Read this article on the Straits Times today.
THE Social Development Unit (SDU) has shed its stigma, becoming a more popular choice for those seeking marriage.
The matchmaking service for university graduates married off 4,050 of its 26,000 members last year, a 45 per cent jump from 1999's 2,789, despite fewer marriages at a national level.
SDU says it averaged about 1,000 members getting married annually in the first 10 years after its founding in 1984. In the next 10 years, that number rose to about 2,400 members getting hitched every year.
Some 34,000 members have found mates since its inception, with last year's being the bumper crop.
Not only is it finding more success in making matches, its activities have also become more popular, especially with new events like speed dating.
In the last five years, there has been a consistent 20 per cent increase in the number of new members who participate in events, compared with before.
On average, about 2,000 members out of a base of about 9,000 new members sign up for activities each year, compared to about 1,000 out of a similar base in the past.
People are more open-minded now about the SDU than they were 15 years ago, said the unit's director, Mrs Tan-Huang Shuo Mei.
Another change over the years has been that men, who traditionally prefer to marry down, are now more willing to marry women who are their academic and career equals, according to Mrs Tan-Huang.
'The new expectations gap that has surfaced over the years is no longer the issue of educational qualifications,' she said.

> LISTED ENTRIES
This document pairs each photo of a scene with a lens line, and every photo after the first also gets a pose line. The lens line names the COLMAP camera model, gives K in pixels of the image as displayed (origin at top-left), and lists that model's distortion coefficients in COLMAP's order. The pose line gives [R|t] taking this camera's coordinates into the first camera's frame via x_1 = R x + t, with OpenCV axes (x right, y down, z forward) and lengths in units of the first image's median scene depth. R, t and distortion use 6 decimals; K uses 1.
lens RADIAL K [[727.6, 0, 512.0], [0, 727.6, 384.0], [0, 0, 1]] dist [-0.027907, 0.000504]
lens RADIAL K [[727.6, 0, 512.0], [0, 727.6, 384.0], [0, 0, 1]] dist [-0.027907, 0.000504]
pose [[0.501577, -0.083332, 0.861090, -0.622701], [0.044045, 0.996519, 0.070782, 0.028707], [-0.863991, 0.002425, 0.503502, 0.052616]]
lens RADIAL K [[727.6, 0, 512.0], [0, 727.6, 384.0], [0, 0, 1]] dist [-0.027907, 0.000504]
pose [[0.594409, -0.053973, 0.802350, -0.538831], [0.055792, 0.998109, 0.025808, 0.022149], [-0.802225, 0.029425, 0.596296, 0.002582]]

---

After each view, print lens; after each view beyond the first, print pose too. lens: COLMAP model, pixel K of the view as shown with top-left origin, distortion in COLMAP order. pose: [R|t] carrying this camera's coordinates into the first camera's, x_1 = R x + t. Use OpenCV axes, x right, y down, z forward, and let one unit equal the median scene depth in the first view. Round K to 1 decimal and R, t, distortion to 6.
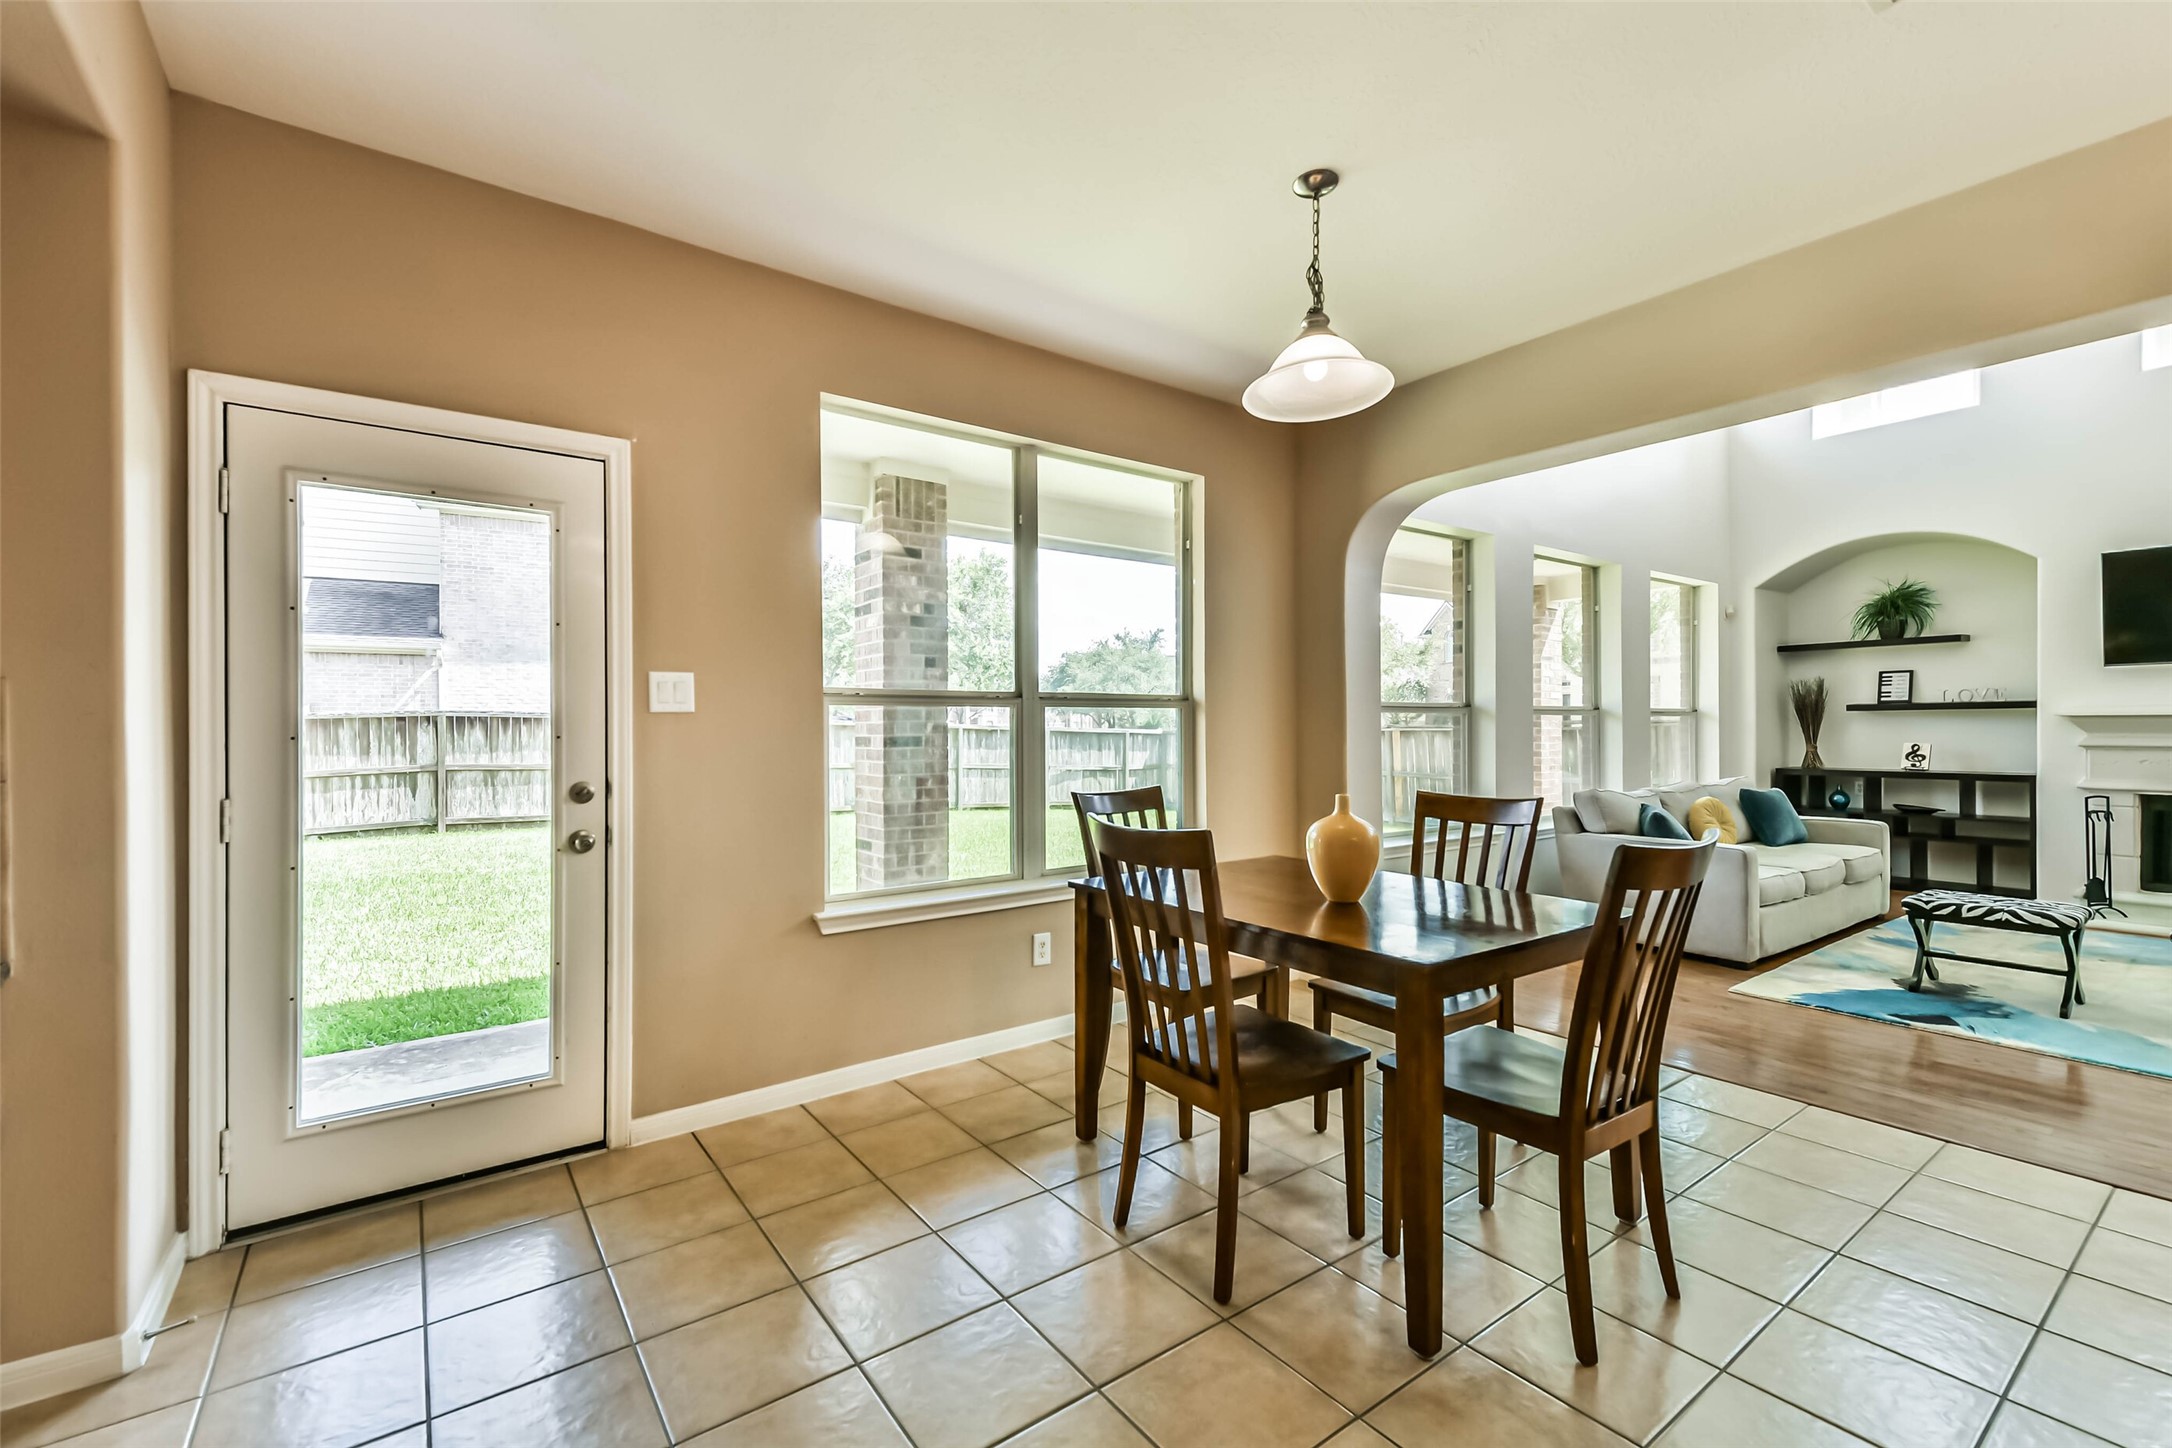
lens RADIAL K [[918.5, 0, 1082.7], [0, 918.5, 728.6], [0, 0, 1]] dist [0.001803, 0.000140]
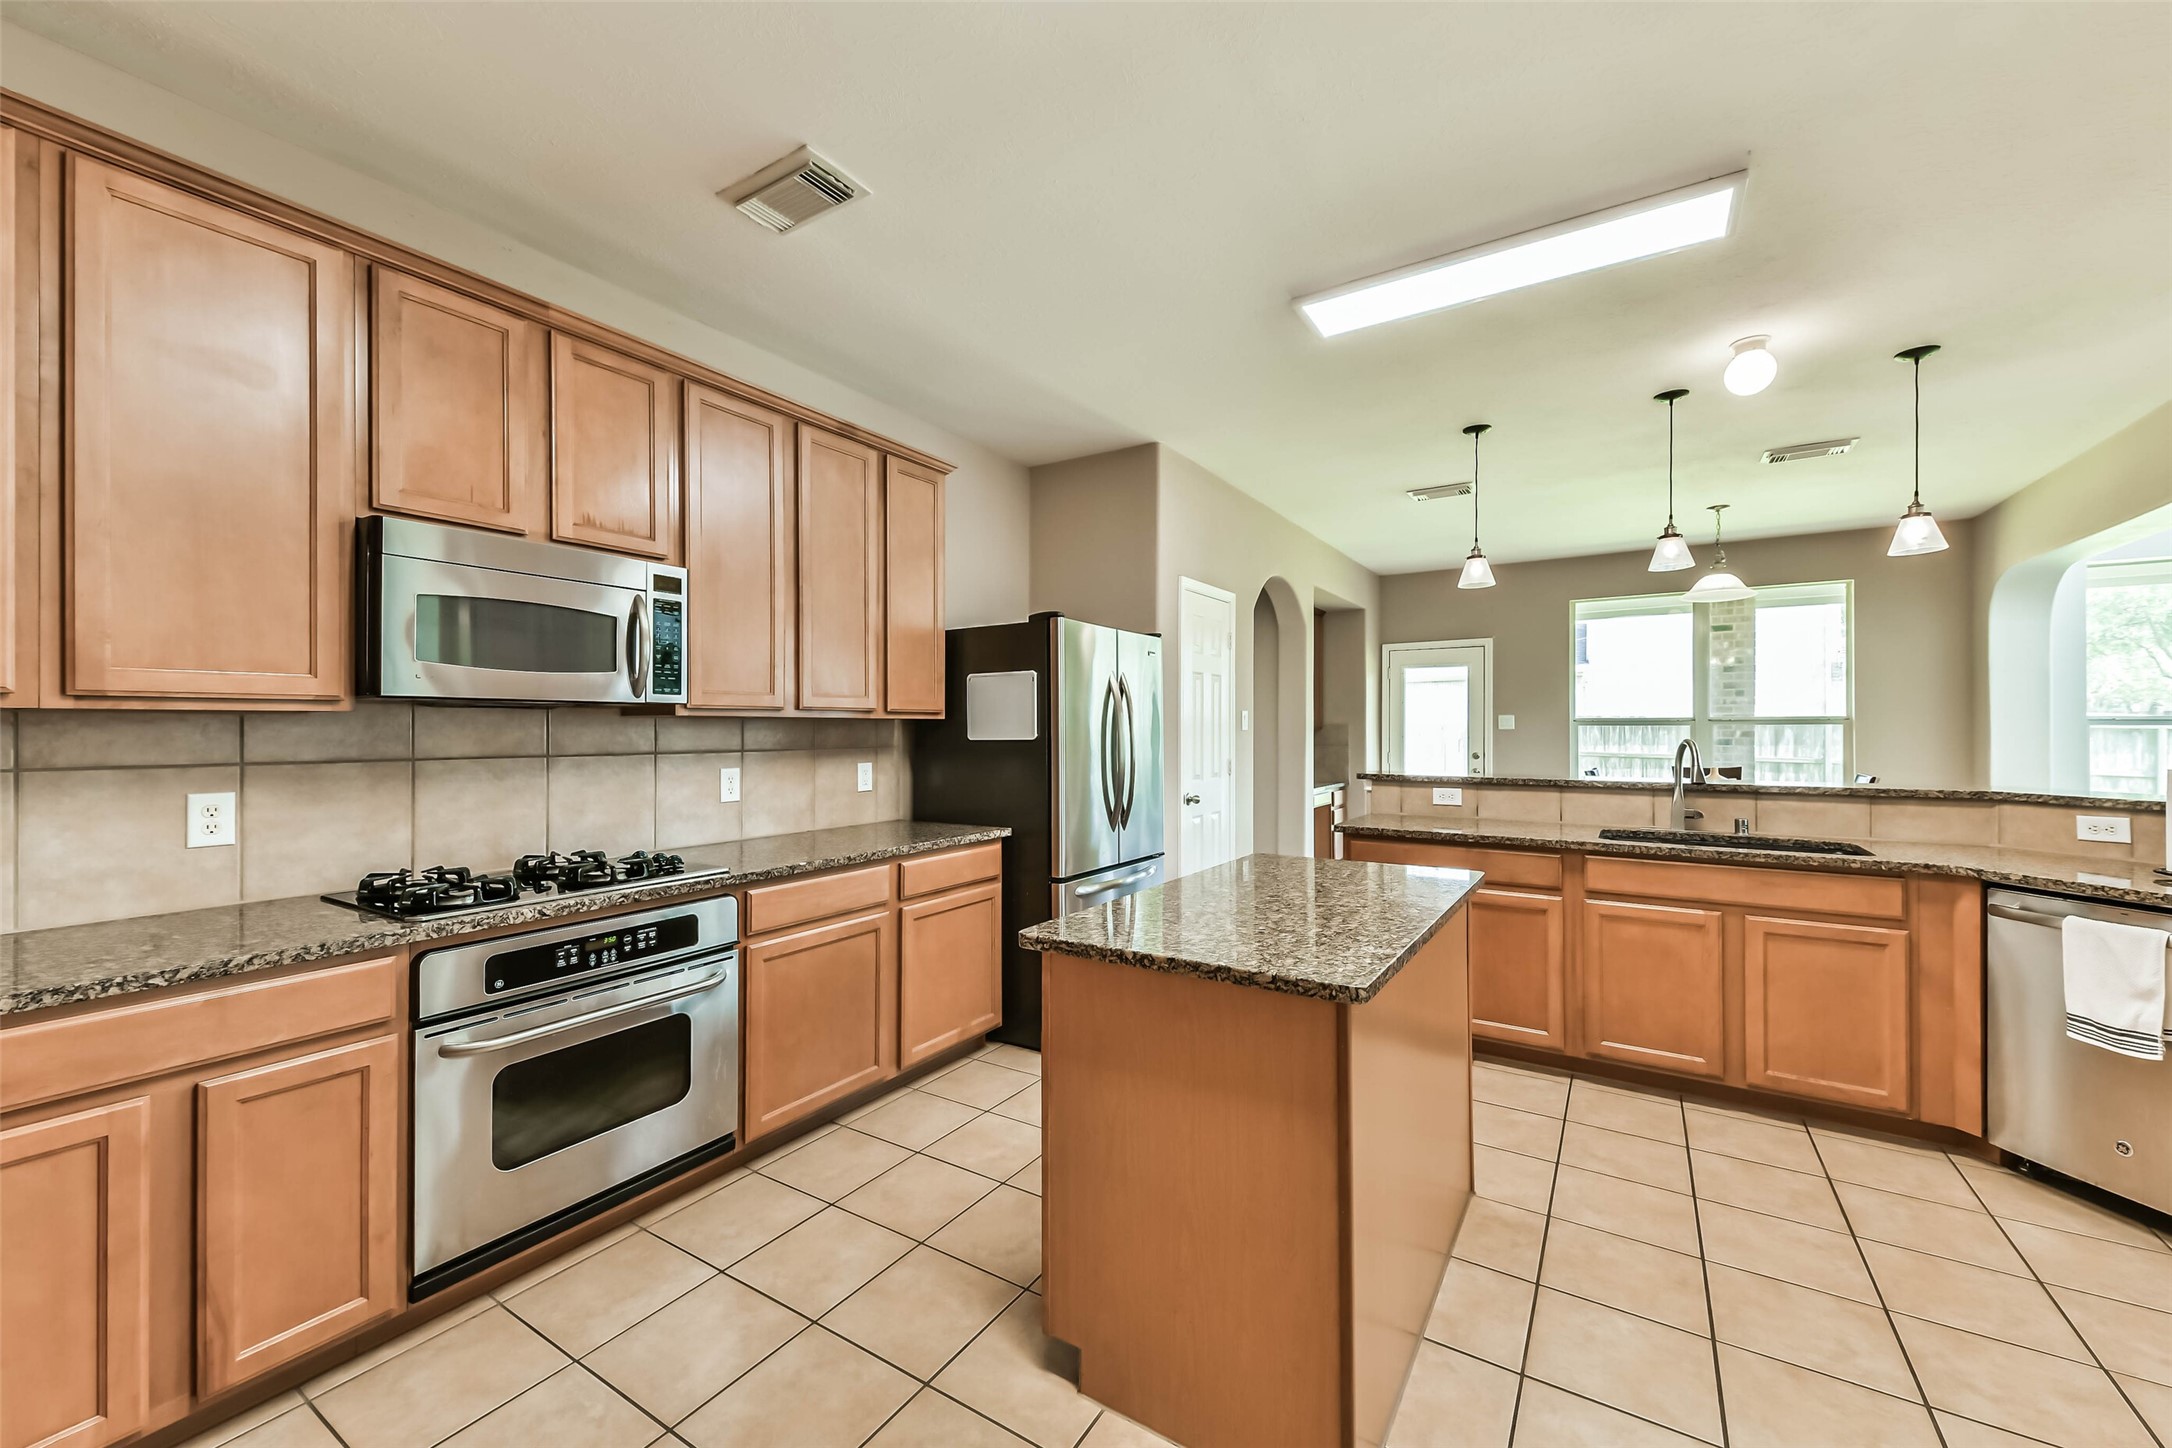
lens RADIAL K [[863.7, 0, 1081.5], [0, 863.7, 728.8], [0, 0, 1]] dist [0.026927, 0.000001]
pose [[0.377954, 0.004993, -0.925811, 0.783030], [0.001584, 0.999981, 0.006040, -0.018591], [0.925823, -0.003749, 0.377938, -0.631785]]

> EXERCISE A
Set down the part of the SDU article starting at "People are more" and ending at "to Mrs Tan-Huang.", word for word.
> EXERCISE B
Take the article about the Social Development Unit further, picking up after its final sentence.

> EXERCISE RESULT A
People are more open-minded now about the SDU than they were 15 years ago, said the unit's director, Mrs Tan-Huang Shuo Mei.
Another change over the years has been that men, who traditionally prefer to marry down, are now more willing to marry women who are their academic and career equals, according to Mrs Tan-Huang.

> EXERCISE RESULT B
Rather, it is that men still expect their wives to fulfil the traditional roles of a wife and mother, even if they have careers, whereas women expect men to share domestic duties.
Prime Minister Lee Hsien Loong noted in his first National Day Rally speech on Sunday that the nation's singles can afford to be more realistic and accommodating in their expectations.
Many are still finicky.
One man refused to meet a woman just one centimetre short of 160cm, the ideal height he had specified, even though she met all his other criteria.
Another woman refused to go out a second time with a man who did not dish food onto her plate during their first - and only - dinner date.
Yet another average-looking professional man in his 40s presented a long list of requirements that included 'young, cute, feminine and fair'.
So far, the SDU has yet to find him someone who matches up.
An attractive woman in her 20s who signed up for SDU's computer matchmaking service repeatedly palmed off her spurned suitors to her friends, some of whom married the 'rejects'.
Now in her 30s and still single, she finally admitted to an SDU adviser that with hindsight, 'the guys whom she felt were not good enough for her actually made very good husbands and fathers'.
Mrs Tan-Huang says it is especially worrying when the objections are as superficial as women baulking at men who slurp their soup, or men who insist on 'sweet young things'.
Referring to similar SDU anecdotes that included a man who rejected a women because of her short-sightedness, the Prime Minister had said such singles needed to 'be realistic and accommodating'.
Thankfully, most people can be counselled to adjust their expectations, Mrs Tan-Huang said, taking heart that at least nowadays, people are more forthcoming.
A private matchmaker, Madam Chin Lai Yin, 54, who founded Love Match Consultancy 31 years ago, hopes to boost her current 5,000 membership because 'the Government is encouraging young people to use such services'.
More than physical attributes, she says her clients worry that they cannot afford a home or support children. Fear of divorce also keeps some from getting married.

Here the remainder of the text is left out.